Most drugs work by breaking or stopping something, rather than by making something faster or better
If you look at the pharmacopeia, the list of drugs we have approved and available, all the way from the early plant-derived compounds like digitalis and morphine and up through aspirin and antibiotics to the very latest therapies, you will see drugs targeted at a huge range of diseases. But there is a common feature to the vast majority of known drugs that may not be obvious at first: they generally work by causing something else to fail.
Consider some of the best-populated classes of drug mechanisms, those working through cellular receptor proteins and on enzymes. The clear majority of receptor-based drugs are antagonists, compounds that block the signaling of the receptor and keep it from responding to its natural ligand (either partially or totally). And the overwhelmingly larger set of enzyme-targeting drugs are inhibitors, compounds that work by blocking the enzyme’s active site one way or another to reduce its activity.

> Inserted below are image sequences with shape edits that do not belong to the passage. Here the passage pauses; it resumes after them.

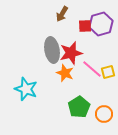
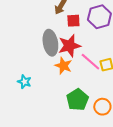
red square: (85, 26) -> (73, 21), moved
cyan star: (26, 89) -> (24, 82), size x0.6

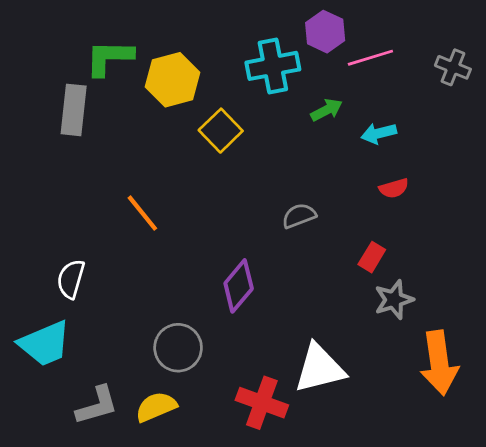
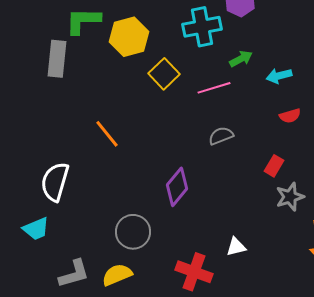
pink line: (370, 58) -> (214, 88), moved
white semicircle: (71, 279) -> (55, 182), size x1.4
cyan trapezoid: (45, 344) -> (36, 229), size x0.7
white triangle: (320, 368) -> (236, 247), size x0.5

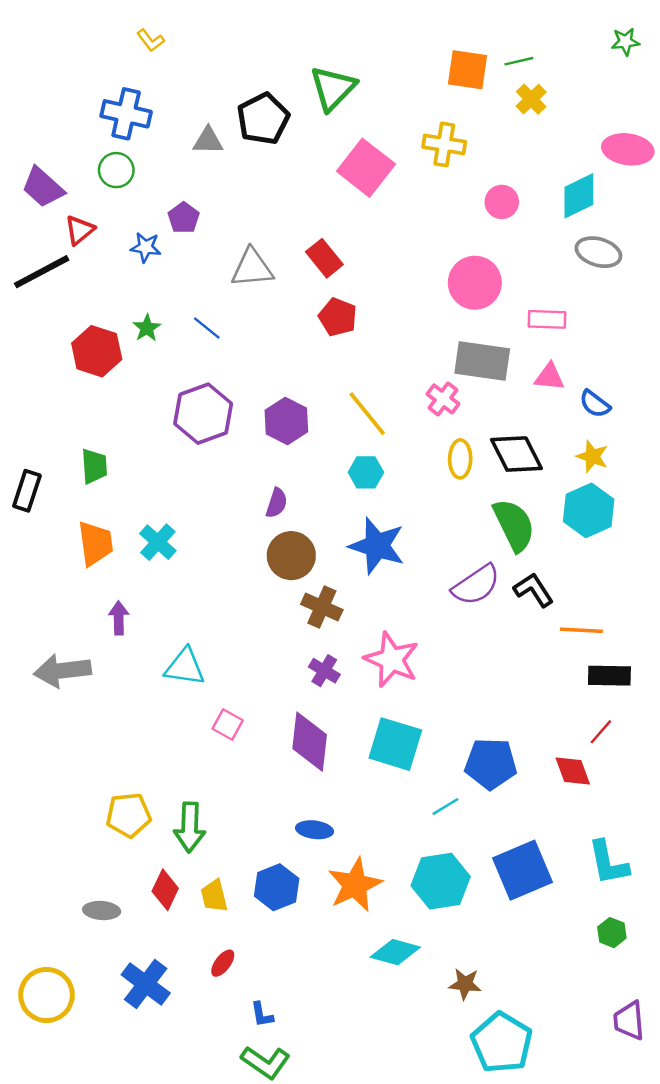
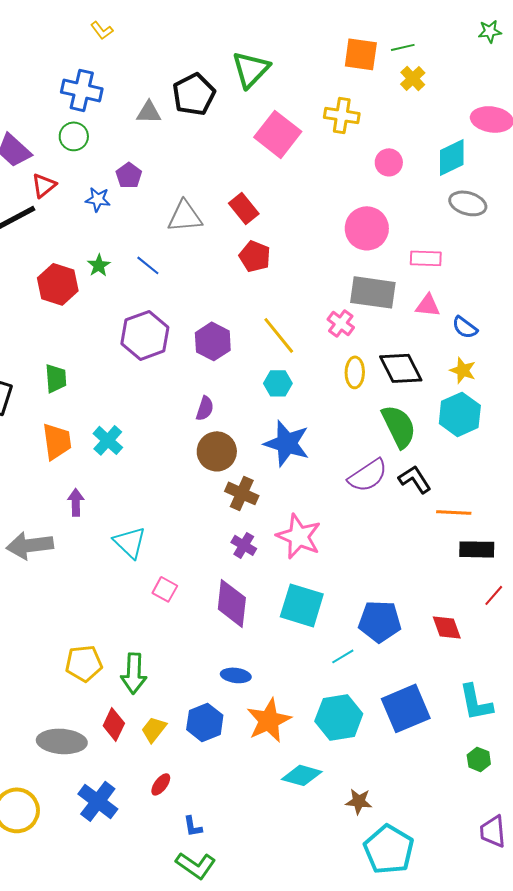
cyan triangle: (185, 667) -> (130, 542), turned 36
red line: (601, 732) -> (494, 595), moved
yellow trapezoid: (214, 896) -> (154, 729), turned 52
gray ellipse: (102, 911) -> (62, 741), size x1.6

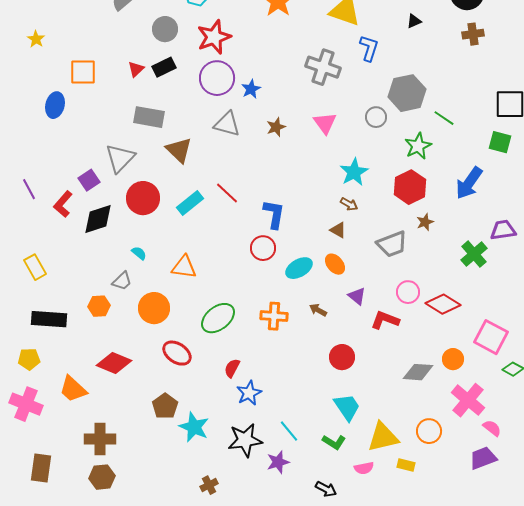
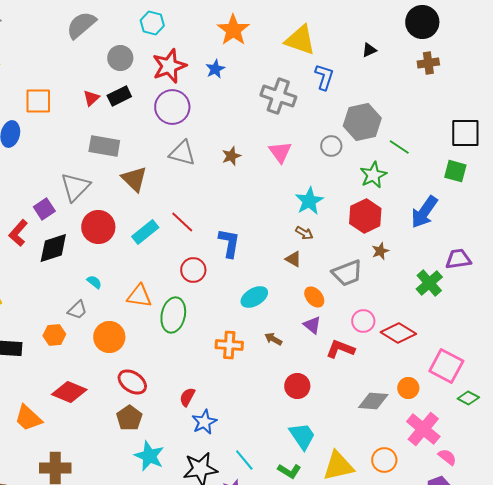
blue star: (251, 89) -> (215, 69), moved
red circle: (263, 248) -> (193, 270), moved
orange ellipse: (335, 264) -> (314, 297), moved
green ellipse: (218, 318) -> (173, 315), moved, turned -40
brown pentagon: (165, 406) -> (129, 418), moved

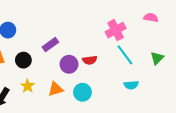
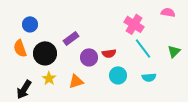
pink cross: (116, 30) -> (134, 24), turned -30
black circle: (23, 60) -> (45, 53), size x1.5
cyan circle: (82, 92) -> (118, 75), moved

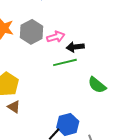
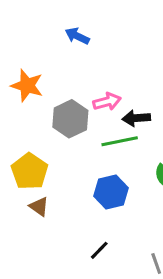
gray hexagon: (31, 32) -> (70, 119), moved
blue hexagon: (68, 124) -> (111, 192), moved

The true ‘direct enzyme activator’ stories can be counted on fingers
There are exceptions – agonist drugs on receptors cause them to respond more strongly or for longer duration than they might otherwise, for example. And there’s a whole class of drugs, with insulin leading the list, that simply try to replace a key biomolecule that some patients lack. But most of the time, in most situations, drugs work on a similar principle to that of a well-aimed wrench being thrown into the gears of a complex machine. We are trying to bring some select part of the system to a halt, and a good part of the search for new medicinal chemistry targets consists of finding things whose stoppage might be beneficial.
Put simply, it’s just easier to interfere with the many pieces of a living organism than it is to directly make them work better. Enzymes, for example, have all had long evolutionary histories that have optimised their activity to extraordinary degrees. The chances, therefore, of making one more selective or faster-acting through the binding of an outside drug molecule are very small indeed. The true ‘direct enzyme activator’ stories can be counted on fingers. But clogging up an enzyme’s active site with an extraneous molecule that’s hard to dislodge? There you have better chances.
So the art is to find situations where some disease mechanism can be usefully altered by causing some part of it to break down. A target that’s doing too much work in a given disease process is an obvious candidate, and you can try to shut these down directly if they have a ‘druggable’ site. But what about the situations where some activity needs to be increased? If you really do need a key enzyme to work harder, then look for something in the cell that naturally inhibits it, and gum up the process that produces this inhibitor. Or look for the signals that cause your enzyme to become less active or to be broken down and cleared from the cell: there may well be a phosphorylation step that helps to turn its activity off or down, for example. In that case, an inhibitor of the kinase enzyme that adds that particular phosphate group might be just what you need. These sorts of indirect ‘bounce shot’ mechanisms are widespread.
If you really do need an enzyme to work harder, then look for something that naturally inhibits it, and gum [that] up
One of the hottest areas of current drug research takes this idea even further. Targeted protein degradation hijacks the cell’s own protein-recycling machinery. Tagging particular proteins with ubiquitin side chains marks them for destruction in the cell’s proteasome. To get this to work, you have to look through disease mechanisms with an eye to the ones where yanking one particular part out of the cell completely would benefit the patient. An interesting complexity of doing it this way as opposed to finding a small-molecule inhibitor of that same protein is that many proteins have functions that may have nothing to do with their active site (associating with other proteins and altering their activities in turn, for example). Targeted degradation removes all of these, since it removes the whole protein by dropping into the cellular equivalent of a waste disposal shredder, while a standard inhibitor might leave several of a protein’s other activities still functional. Sometimes this is a desirable feature, but sometimes it may not be!
That, then, is a key secret of success in drug discovery (well, its earliest stages), and I am passing it on to you free of charge: look for things that you can inhibit, disturb, slow down, or completely destroy. And choose carefully!